Championing her cause. Duchess Meghan took the stage at the Government House in Wellington, New Zealand, on Sunday, October 28, to speak about feminism while attending a reception for the country’s 125th anniversary of women’s suffrage.
In her speech, the former Suits star, 37, praised the country for being the first in the world to allow women to vote. “In looking forward to this very special occasion, I reflected the importance of this achievement, but also the larger impact of what this symbolizes,” she told the crowd, adding, “Because yes, women’s suffrage is about feminism, but feminism is about fairness.”
“Bravo New Zealand for championing the right of women to vote 125 years ago.” — The Duchess of Sussex, as she and The Duke joined PM @JacindaArdern and @GovGeneralNZ Dame Patsy Reddy to celebrate the 125th anniversary of women’s suffrage in New Zealand. #RoyalVisitNZ pic.twitter.com/zpFhyPiE8r
— Kensington Palace (@KensingtonRoyal) October 28, 2018
She continued, “Suffrage is not simply about the right to vote but what that represents.

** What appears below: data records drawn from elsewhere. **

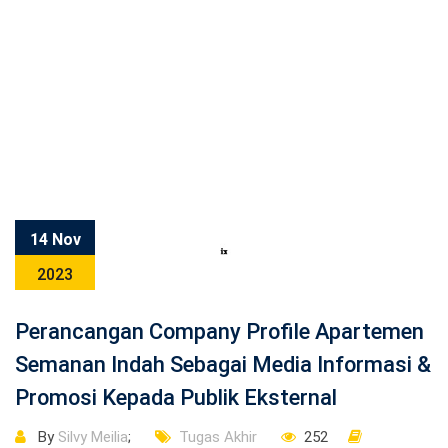
14 Nov
2023
Perancangan Company Profile Apartemen
Semanan Indah Sebagai Media Informasi &
Promosi Kepada Publik Eksternal
By
Silvy Meilia
;
Tugas Akhir
252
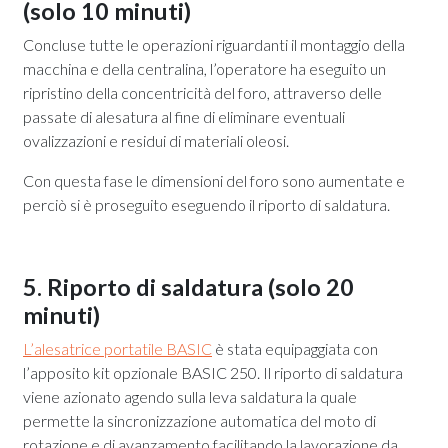
(solo 10 minuti)
Concluse tutte le operazioni riguardanti il montaggio della
macchina e della centralina, l’operatore ha eseguito un
ripristino della concentricità del foro, attraverso delle
passate di alesatura al fine di eliminare eventuali
ovalizzazioni e residui di materiali oleosi.
Con questa fase le dimensioni del foro sono aumentate e
perciò si è proseguito eseguendo il riporto di saldatura.
5. Riporto di saldatura (solo 20
minuti)
L’alesatrice portatile BASIC
è stata equipaggiata con
l’apposito kit opzionale BASIC 250. Il riporto di saldatura
viene azionato agendo sulla leva saldatura la quale
permette la sincronizzazione automatica del moto di
rotazione e di avanzamento facilitando la lavorazione da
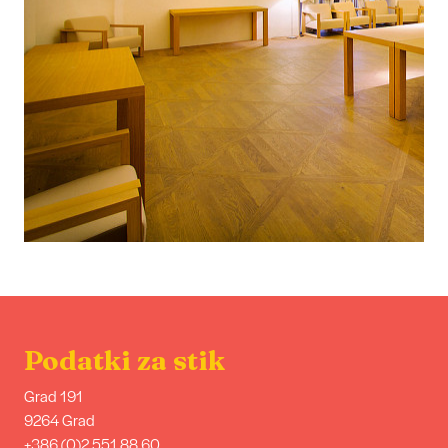
Podatki za stik
Grad 191
9264 Grad
+386 (0)2 551 88 60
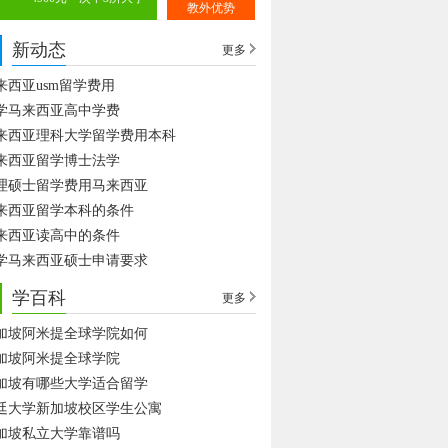
教外优势
新动态
更多
来西亚usm留学费用
学马来西亚高中学费
来西亚理科大学留学费用本科
来西亚留学博士法学
理硕士留学费用马来西亚
来西亚留学本科的条件
来西亚读高中的条件
学马来西亚硕士申请要求
学百科
更多
加坡阿米提全球学院如何
加坡阿米提全球学院
加坡有哪些大学适合留学
廷大学新加坡校区学生公寓
加坡私立大学靠谱吗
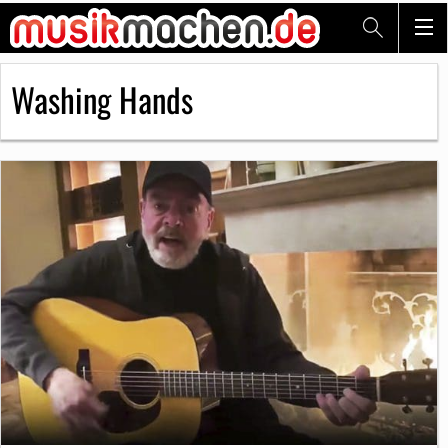
Washing Hands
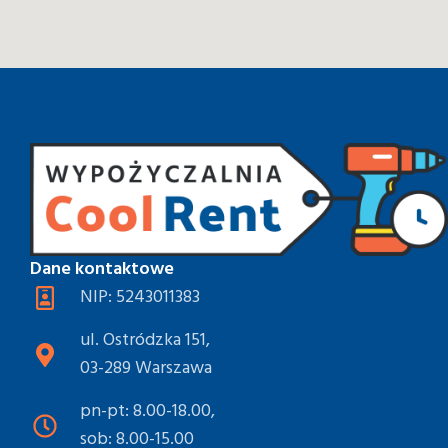
Dane kontaktowe
NIP: 5243011383
ul. Ostródzka 151,
03-289 Warszawa
pn-pt: 8.00-18.00,
sob: 8.00-15.00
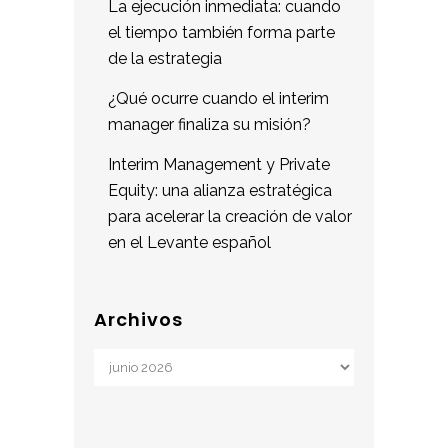
La ejecución inmediata: cuando
el tiempo también forma parte
de la estrategia
¿Qué ocurre cuando el interim
manager finaliza su misión?
Interim Management y Private
Equity: una alianza estratégica
para acelerar la creación de valor
en el Levante español
Archivos
Archivos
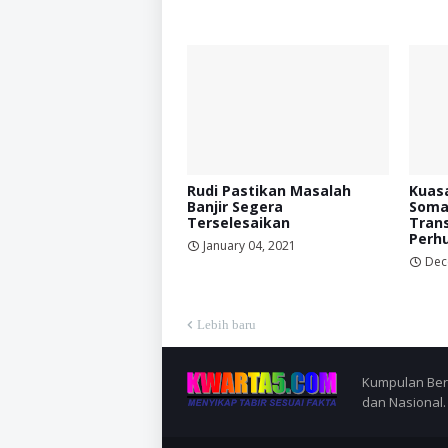
Rudi Pastikan Masalah
Kuas
Banjir Segera
Soma
Terselesaikan
Trans
Perh
January 04, 2021
Dec
Lebih baru
Kumpulan Berit
dan Nasional.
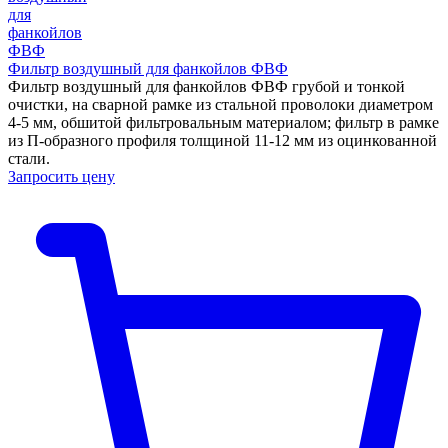
Фильтр воздушный для фанкойлов ФВФ
Фильтр воздушный для фанкойлов ФВФ грубой и тонкой
очистки, на сварной рамке из стальной проволоки диаметром
4-5 мм, обшитой фильтровальным материалом; фильтр в рамке
из П-образного профиля толщиной 11-12 мм из оцинкованной
стали.
Запросить цену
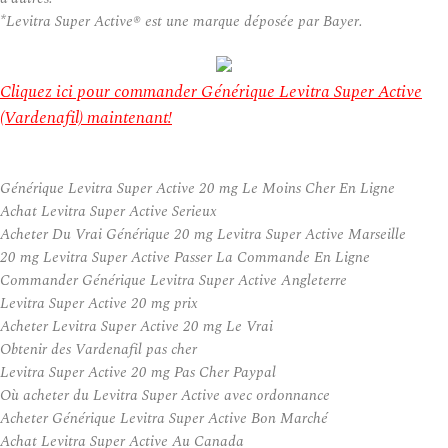
*Levitra Super Active® est une marque déposée par Bayer.
Cliquez ici pour commander Générique Levitra Super Active
(Vardenafil) maintenant!
Générique Levitra Super Active 20 mg Le Moins Cher En Ligne
Achat Levitra Super Active Serieux
Acheter Du Vrai Générique 20 mg Levitra Super Active Marseille
20 mg Levitra Super Active Passer La Commande En Ligne
Commander Générique Levitra Super Active Angleterre
Levitra Super Active 20 mg prix
Acheter Levitra Super Active 20 mg Le Vrai
Obtenir des Vardenafil pas cher
Levitra Super Active 20 mg Pas Cher Paypal
Où acheter du Levitra Super Active avec ordonnance
Acheter Générique Levitra Super Active Bon Marché
Achat Levitra Super Active Au Canada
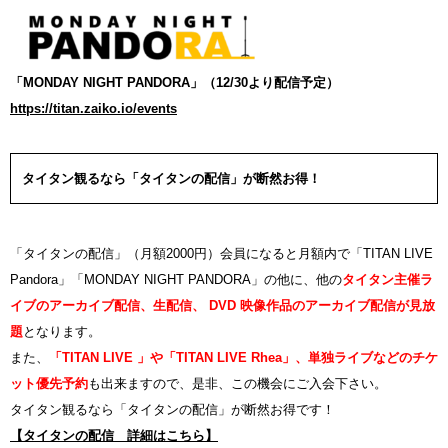
「MONDAY NIGHT PANDORA」（12/30より配信予定）
https://titan.zaiko.io/events
タイタン観るなら「タイタンの配信」が断然お得！
「タイタンの配信」（月額2000円）会員になると月額内で「TITAN LIVE
Pandora」「MONDAY NIGHT PANDORA」の他に、他の
タイタン主催ラ
イブのアーカイブ配信、生配信、 DVD 映像作品のアーカイブ配信が見放
題
となります。
また、
「TITAN LIVE 」や「TITAN LIVE Rhea」、単独ライブなどのチケ
ット優先予約
も出来ますので、是非、この機会にご入会下さい。
タイタン観るなら「タイタンの配信」が断然お得です！
【タイタンの配信 詳細はこちら】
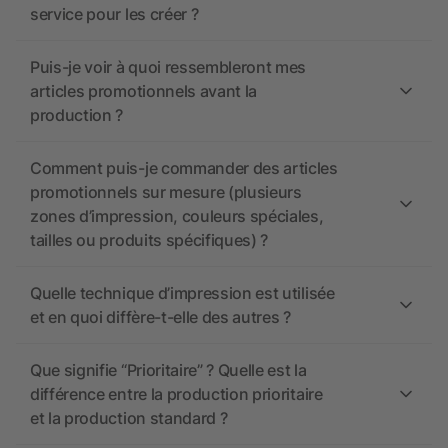
service pour les créer ?
Puis-je voir à quoi ressembleront mes
articles promotionnels avant la
production ?
Comment puis-je commander des articles
promotionnels sur mesure (plusieurs
zones d’impression, couleurs spéciales,
tailles ou produits spécifiques) ?
Quelle technique d’impression est utilisée
et en quoi diffère-t-elle des autres ?
Que signifie “Prioritaire” ? Quelle est la
différence entre la production prioritaire
et la production standard ?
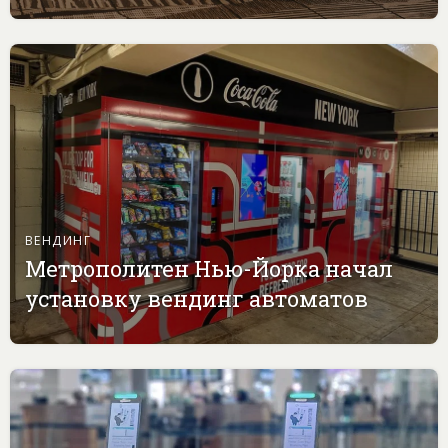
ВЕНДИНГ
Метрополитен Нью-Йорка начал
установку вендинг автоматов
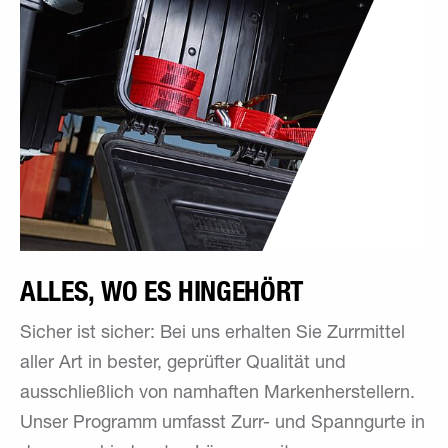
ALLES, WO ES HINGEHÖRT
Sicher ist sicher: Bei uns erhalten Sie Zurrmittel
aller Art in bester, geprüfter Qualität und
ausschließlich von namhaften Markenherstellern.
Unser Programm umfasst Zurr- und Spanngurte in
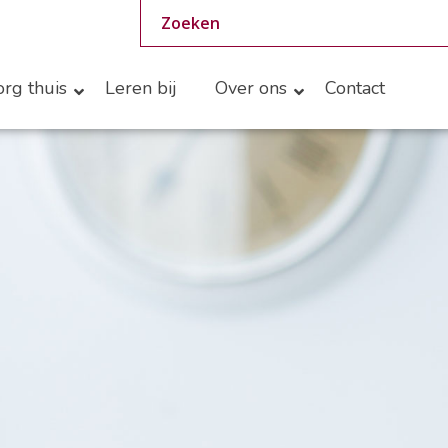
rg thuis
Leren bij
Over ons
Contact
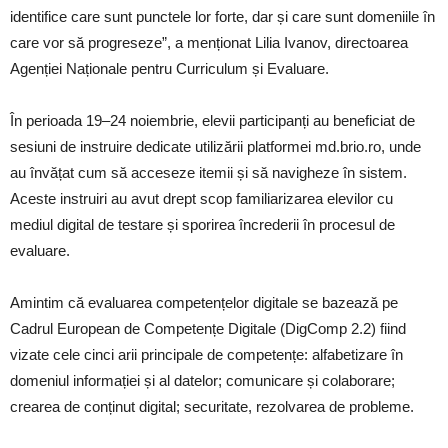
identifice care sunt punctele lor forte, dar și care sunt domeniile în
care vor să progreseze”, a menționat Lilia Ivanov, directoarea
Agenției Naționale pentru Curriculum și Evaluare.
În perioada 19–24 noiembrie, elevii participanți au beneficiat de
sesiuni de instruire dedicate utilizării platformei md.brio.ro, unde
au învățat cum să acceseze itemii și să navigheze în sistem.
Aceste instruiri au avut drept scop familiarizarea elevilor cu
mediul digital de testare și sporirea încrederii în procesul de
evaluare.
Amintim că evaluarea competențelor digitale se bazează pe
Cadrul European de Competențe Digitale (DigComp 2.2) fiind
vizate cele cinci arii principale de competențe: alfabetizare în
domeniul informației și al datelor; comunicare și colaborare;
crearea de conținut digital; securitate, rezolvarea de probleme.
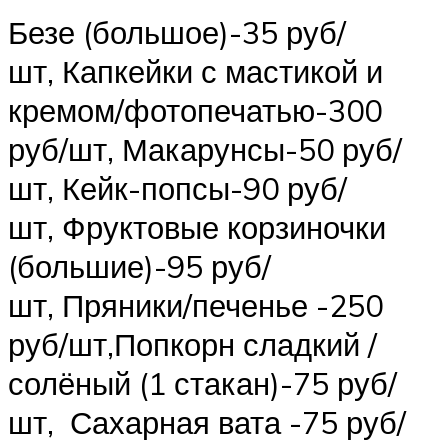
Безе (большое)-35 руб/
шт, Капкейки с мастикой и
кремом/фотопечатью-300
руб/шт, Макарунсы-50 руб/
шт, Кейк-попсы-90 руб/
шт, Фруктовые корзиночки
(большие)-95 руб/
шт, Пряники/печенье -250
руб/шт,Попкорн сладкий /
солёный (1 стакан)-75 руб/
шт, Сахарная вата -75 руб/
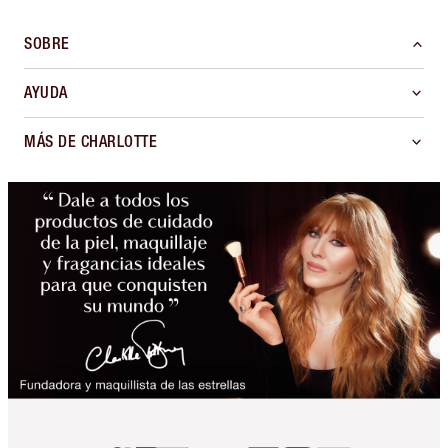
SOBRE
AYUDA
MÁS DE CHARLOTTE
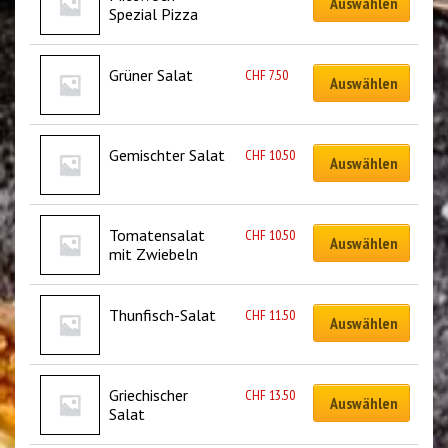
Auswählen
Spezial Pizza
Grüner Salat
CHF
7.50
Auswählen
Gemischter Salat
CHF
10.50
Auswählen
Tomatensalat 
CHF
10.50
Auswählen
mit Zwiebeln
Thunfisch-Salat
CHF
11.50
Auswählen
Griechischer 
CHF
13.50
Auswählen
Salat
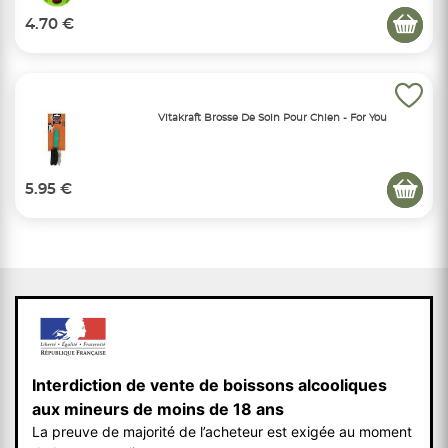
4.70 €
Vitakraft Brosse De Soin Pour Chien - For You
5.95 €
Interdiction de vente de boissons alcooliques
aux mineurs de moins de 18 ans
La preuve de majorité de l’acheteur est exigée au moment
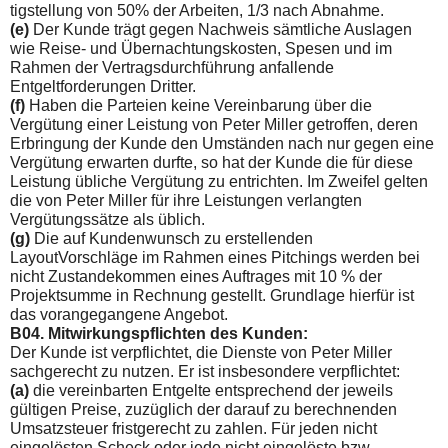
tigstellung von 50% der Arbeiten, 1/3 nach Abnahme.
(e)
Der Kunde trägt gegen Nachweis sämtliche Auslagen
wie Reise- und Übernachtungskosten, Spesen und im
Rahmen der Vertragsdurchführung anfallende
Entgeltforderungen Dritter.
(f)
Haben die Parteien keine Vereinbarung über die
Vergütung einer Leistung von Peter Miller getroffen, deren
Erbringung der Kunde den Umständen nach nur gegen eine
Vergütung erwarten durfte, so hat der Kunde die für diese
Leistung übliche Vergütung zu entrichten. Im Zweifel gelten
die von Peter Miller für ihre Leistungen verlangten
Vergütungssätze als üblich.
(g)
Die auf Kundenwunsch zu erstellenden
LayoutVorschläge im Rahmen eines Pitchings werden bei
nicht Zustandekommen eines Auftrages mit 10 % der
Projektsumme in Rechnung gestellt. Grundlage hierfür ist
das vorangegangene Angebot.
B04. Mitwirkungspflichten des Kunden:
Der Kunde ist verpflichtet, die Dienste von Peter Miller
sachge­recht zu nutzen. Er ist insbesondere verpflichtet:
(a)
die vereinbarten Entgelte entsprechend der jeweils
gültigen Preise, zuzüglich der darauf zu berechnenden
Umsatzsteuer fristgerecht zu zahlen. Für jeden nicht
eingelösten Scheck oder jede nicht eingelöste bzw.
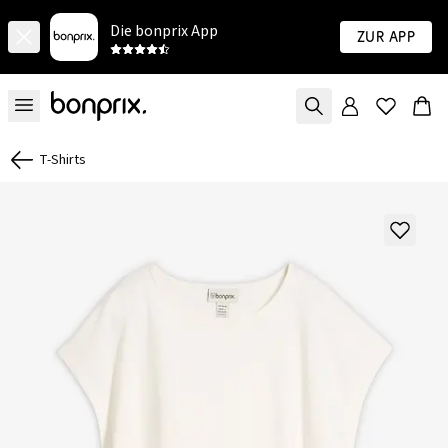
Die bonprix App
Zur App
T-Shirts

The basic and fundamental human right of being able to participate in the choices for your future and that of your community. The involvement and voice that allows you to be a part of the very world that you are a part of.”
The Tig founder also made the point that women’s suffrage goes beyond sex. “Women’s suffrage is not simply about the right to vote for women, but also about what that represents: the basic and fundamental human right of all people, including those members of society who’ve been marginalized whether for reasons of race, gender, ethnicity or orientation, to be able to participate in the choices for their future and their community,” she said.
She closed with a quote from New Zealand suffragette and legislator Kate Sheppard, saying, “All that separates, whether race, class, creed or sex is inhuman and must be overcome.”
The event, hosted by New Zealand Prime Minister Jacinda Ardern, marks the third time Meghan has spoken publicly since embarking on her 16-day tour with Prince Harry: She also addressed the crowd during the closing ceremony of the Invictus Games on Saturday, October 27, and spoke about the importance of education for women in Fiji on Wednesday, October 24.
Us Weekly previously reported that the Duchess of Sussex would make feminism a personal platform. Royal expert Omid Scobie told Us in May, “She is this woman who is an accomplished actress and philanthropist who wasn’t afraid to use the F-word — feminism. She was already shunning traditional dating protocols.”
Next up, the couple will meet with young people from varying mental health projects and visit Abel Tasman National Park in New Zealand as they wind up their first international royal tour, which also took them to Australia, Fiji and Tonga.